--- EXTRACTED RECORDS ---
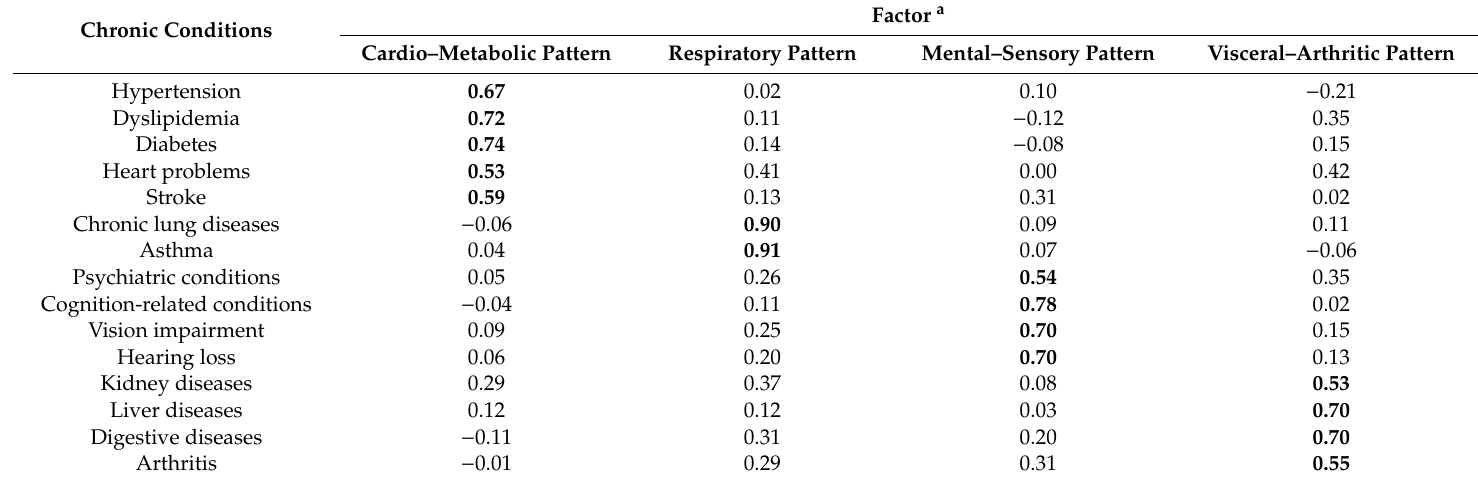
Table 2. Factor loadings of chronic conditions for the four multimorbidity patterns.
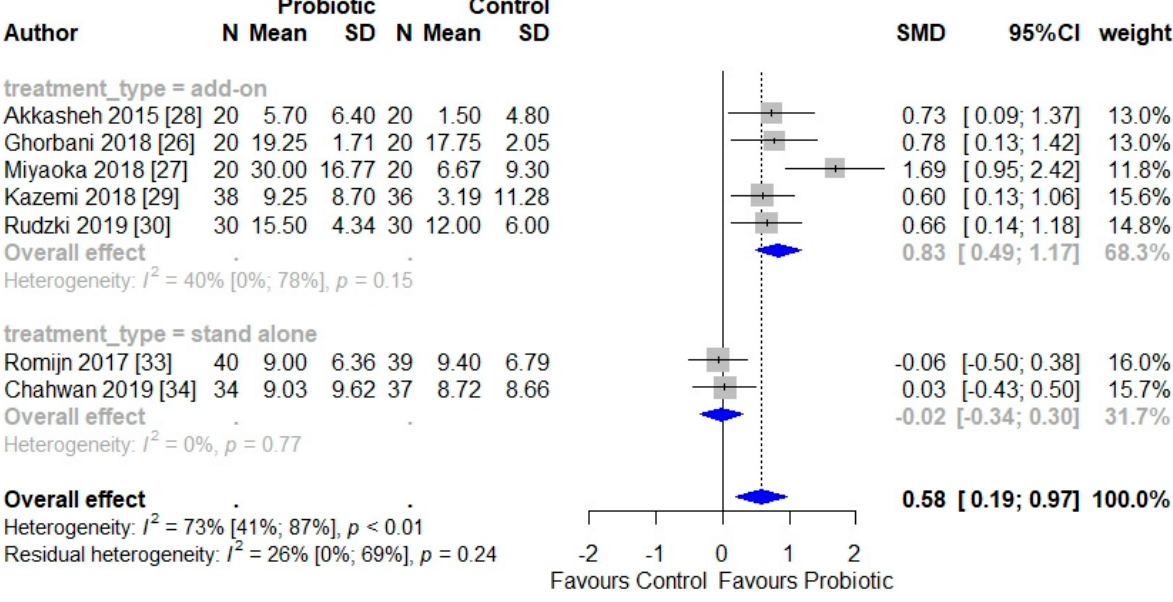
Figure 2. Forest plot of reduction in depressive symptoms post ‐ treatment, grouped by treatment type (adjunctive vs. stand ‐ alone).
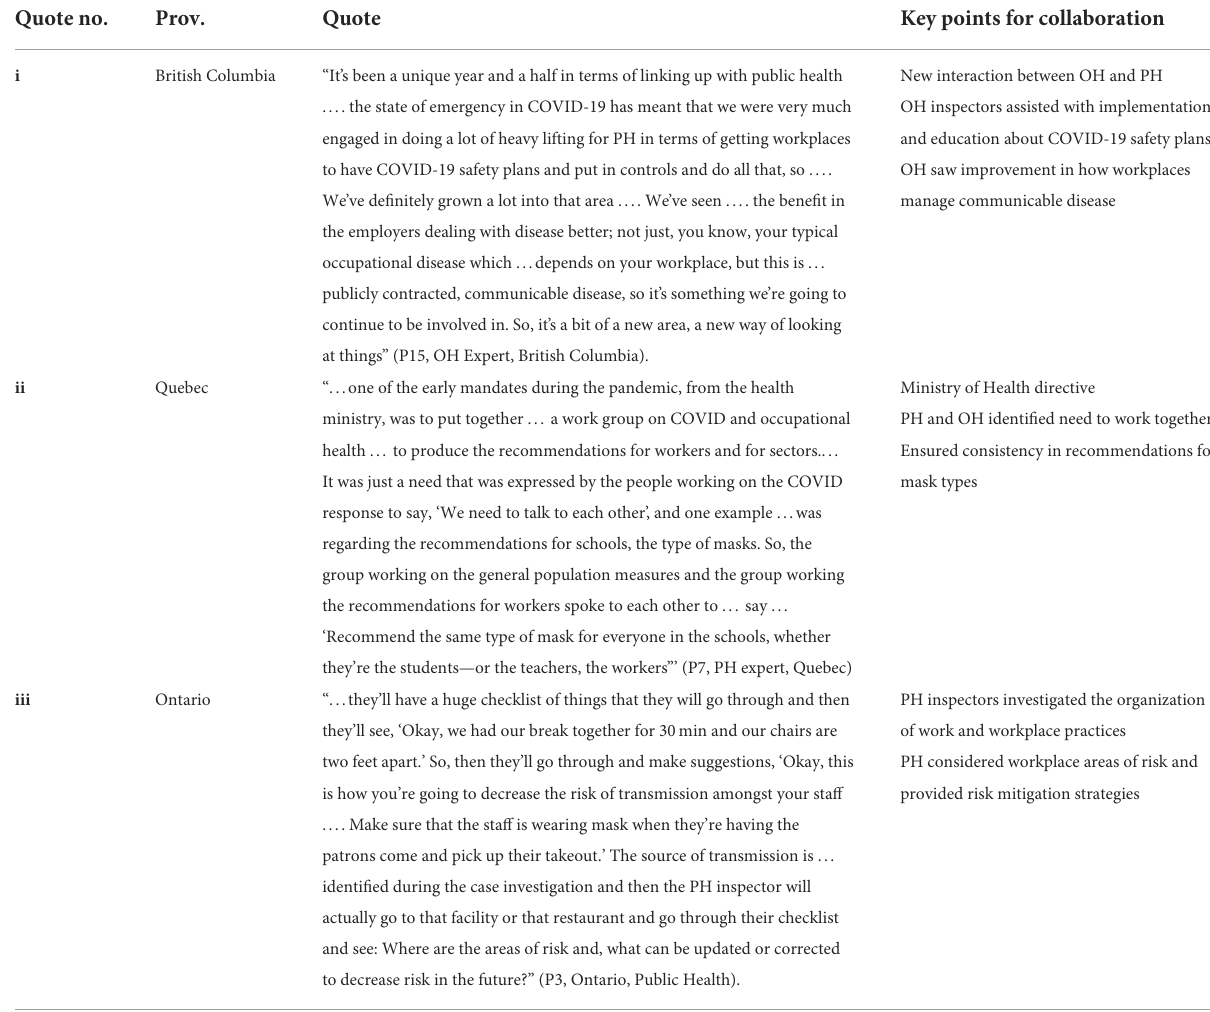
TABLE 3 Strengths key points identified from quotes about PH-OH pandemic response and KI province. Quote no. Prov.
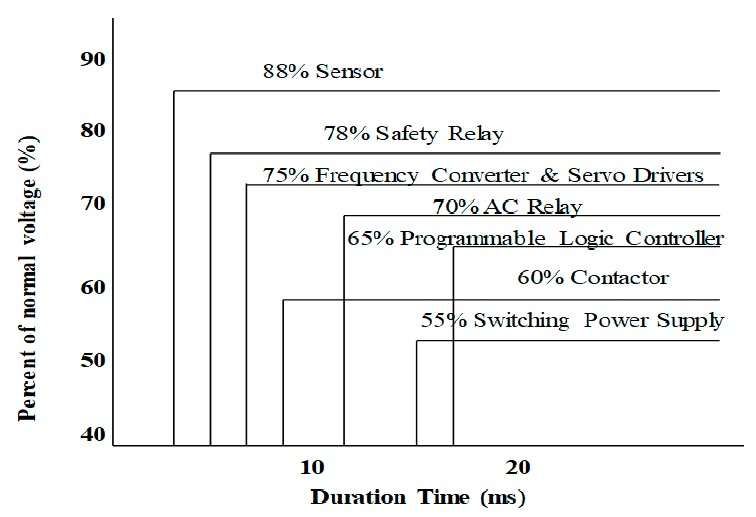
Figure 1. Devices sensitive to voltage variation in the industry.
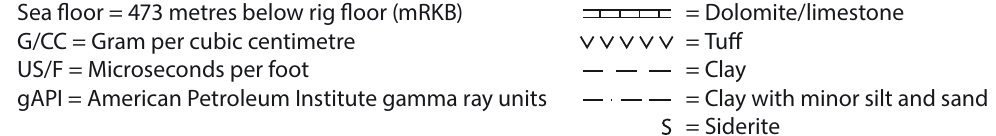
Figure 11. Well summary figure for well 7316/5–1 including resistivity log, density log, sonic log, gamma-ray log, lithology, lithostratigraphic units, sub-series, and paleobathymetry for the lowest part of the supplementary well Fig. 11 reference sections for the Torsk Formation (lower–middle Eocene to middle Eocene; modified after NPD factpages (npd.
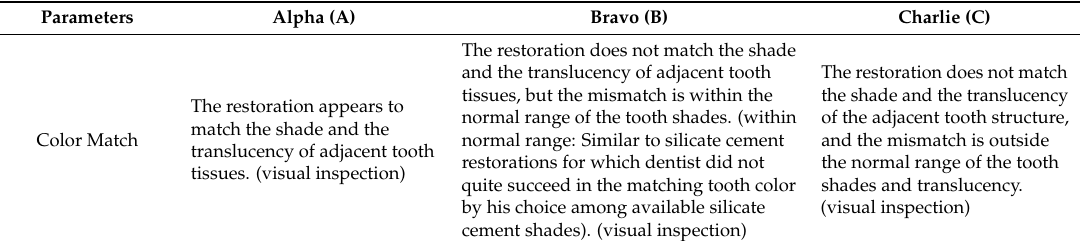
Table 1. U.S. Public Health Service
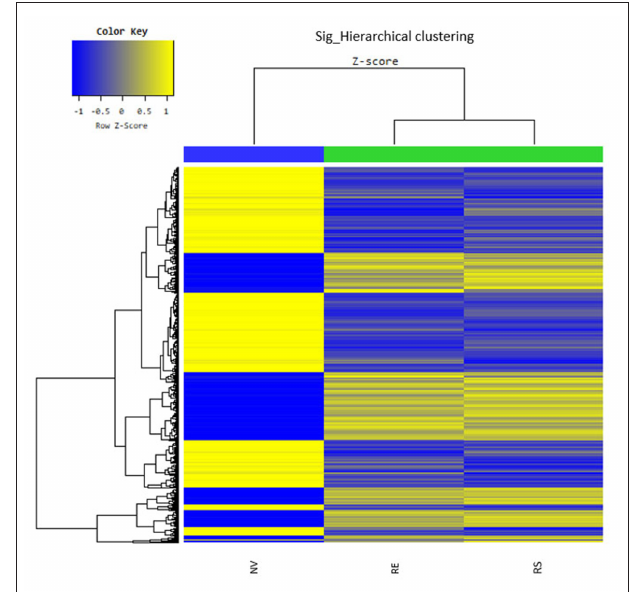
FIGURE 6 | The hippocampal effects of 4 weeks of voluntary wheel exercise-induced EVs. The microarray hierarchical clustering heat-map image. NV, non-restrained vehicle-injected group ( n = 3); RS, restraint-stressed sedentary EV-injected group ( n = 4); RE, restraint-stressed exercise EV-injected group ( n =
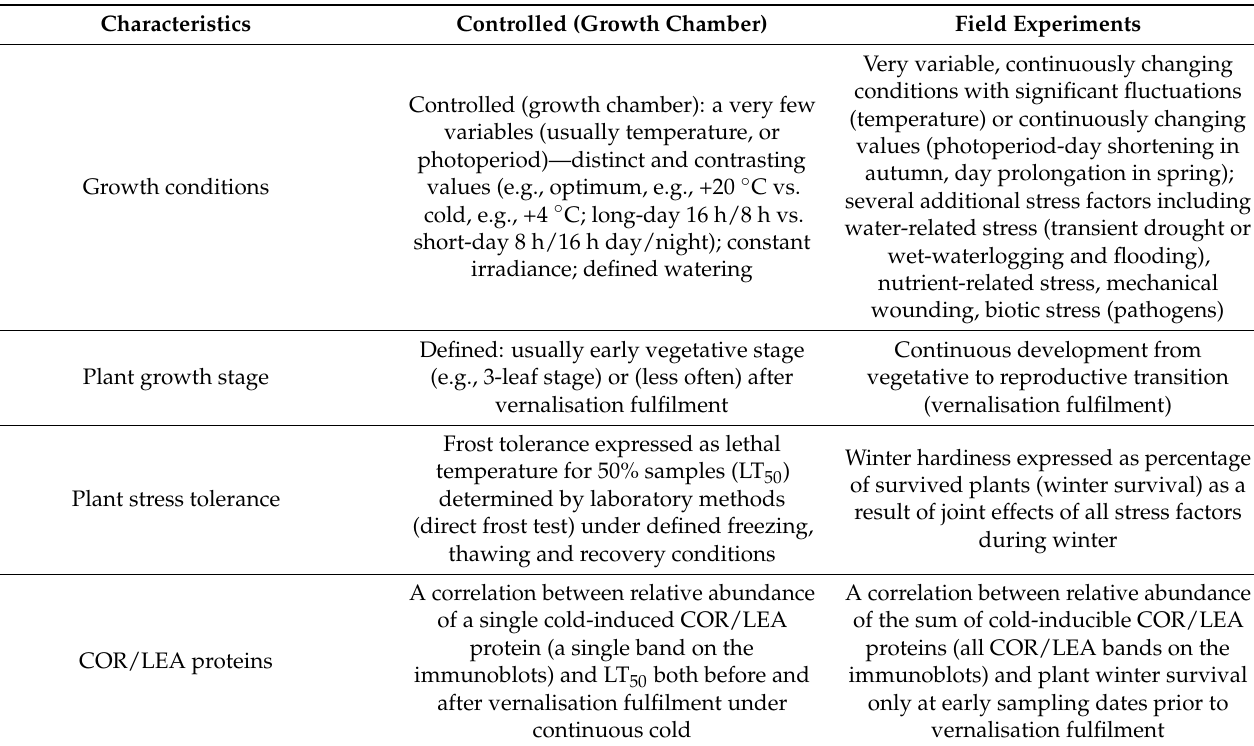
Table 2. A comparison of the impacts of controlled and field conditions on dehydrin relative accumulation and plant tolerance to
---
Check each line of the data above for the word "conditions" and say how many lines have it. Give the number alone.

2